Additionally, I feel like the iTunes comparison that's often made isn't entirely fair. Before iTunes, I believe there simply wasn't any viable (non-illegal) alternative to get an individual song. Whereas Blendle competes with, as mentioned before, loads of other free alternatives online. I'm sure this is appealing to a core group of fairly voracious readers, but wonder if it extrapolates to the wider population to such an extent as to sustain an actual business. Thus far, I believe I've only come across the number of registered users. This is obviously not very interesting and perhaps they're not allowed to disclose any other metrics. Especially with the free initial credit though, I guess you'll find plenty who would be willing to give it a spin. Would love to see DAUs and/or the percentage of people that tops up repeatedly after using initial credit.

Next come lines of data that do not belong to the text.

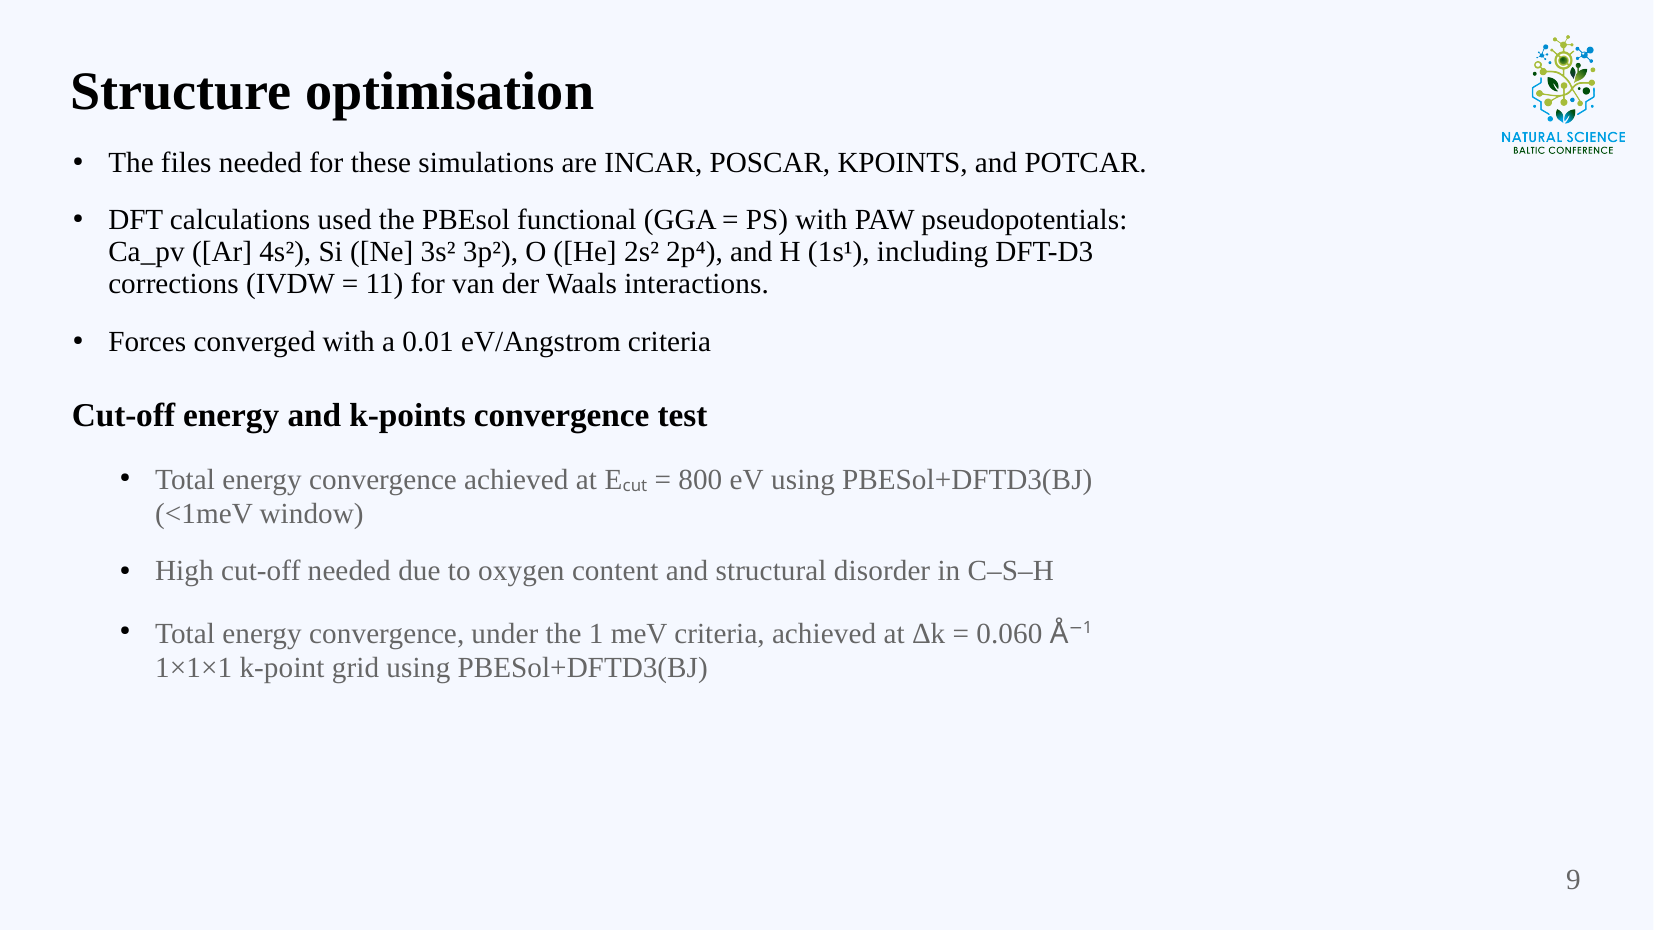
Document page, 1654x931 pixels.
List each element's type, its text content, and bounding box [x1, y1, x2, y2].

text_box Total energy convergence achieved at Ecut = 800 eV using PBESol+DFTD3(BJ) (<1meV window) High cut-off needed due to oxygen content and structural disorder in C–S–H Total energy convergence, under the 1 meV criteria, achieved at ∆k = 0.060 Å−1 1×1×1 k-point grid using PBESol+DFTD3(BJ) [104, 450, 1160, 679]
picture [1502, 35, 1625, 154]
text_box The files needed for these simulations are INCAR, POSCAR, KPOINTS, and POTCAR. DFT calculations used the PBEsol functional (GGA = PS) with PAW pseudopotentials: Ca_pv ([Ar] 4s²), Si ([Ne] 3s² 3p²), O ([He] 2s² 2p⁴), and H (1s¹), including DFT-D3 corrections (IVDW = 11) for van der Waals interactions. Forces converged with a 0.01 eV/Angstrom criteria [58, 139, 1168, 365]
text_box Cut-off energy and k-points convergence test [57, 388, 1091, 478]
title Structure optimisation [70, 41, 1523, 142]
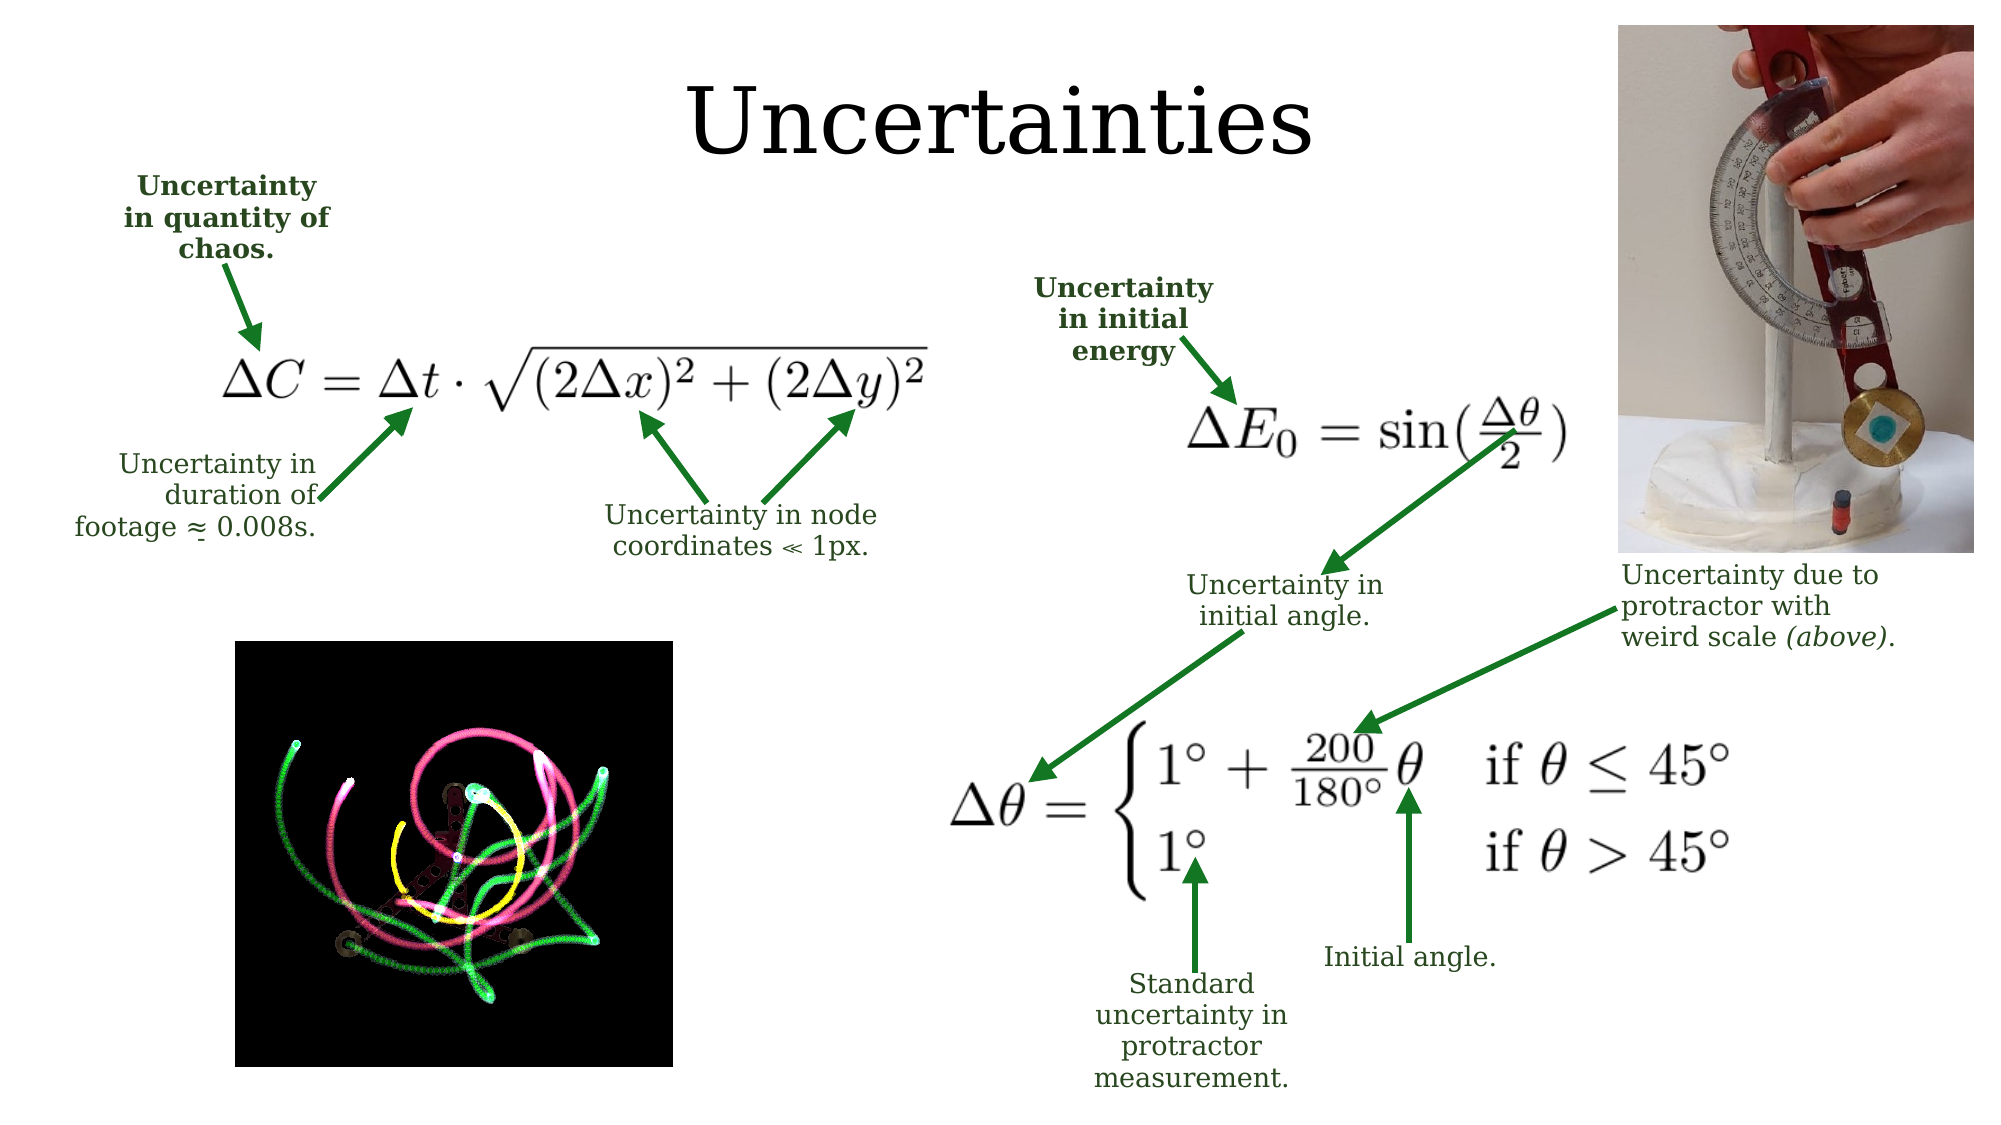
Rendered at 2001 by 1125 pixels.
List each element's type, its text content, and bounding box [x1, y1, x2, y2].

text_box Uncertainty in initial energy [1001, 264, 1246, 375]
text_box Uncertainty due to protractor with weird scale (above). [1606, 552, 1921, 661]
title Uncertainties [466, 54, 1535, 219]
text_box Standard uncertainty in protractor measurement. [1034, 961, 1349, 1101]
text_box Initial angle. [1253, 934, 1568, 1026]
picture [1618, 25, 1974, 553]
picture [916, 684, 1774, 935]
picture [1182, 374, 1567, 486]
text_box Uncertainty in node coordinates ≪ 1px. [583, 491, 898, 583]
text_box Uncertainty in duration of footage ≈̠ 0.008s. [52, 441, 332, 582]
picture [235, 641, 673, 1067]
text_box Uncertainty in quantity of chaos. [104, 162, 349, 273]
text_box Uncertainty in initial angle. [1128, 562, 1443, 654]
picture [173, 303, 969, 472]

To be sure, I definitely hope they succeed. It seems like they've executed very well up to this point.

2 comments

" Before iTunes, I believe there simply wasn't any viable (non-illegal) alternative to get an individual song. Whereas Blendle competes with, as mentioned before, loads of other free alternatives online."

True, but these publishers can, at some point, start making their content accessible only through Blendle.

Curious loophole though - on platforms such as Pocket, one can go on Pocket's 'recommended' feed, save an NYT article straight to their own Pocket, and read the article on the Pocket platform, without every going to NYT.com (circumventing the paywall).

How is that legal? And if it remains legal, will this loophole be a major concern to Blendle and publishers?

Right now, about 20% of users that register start topping up.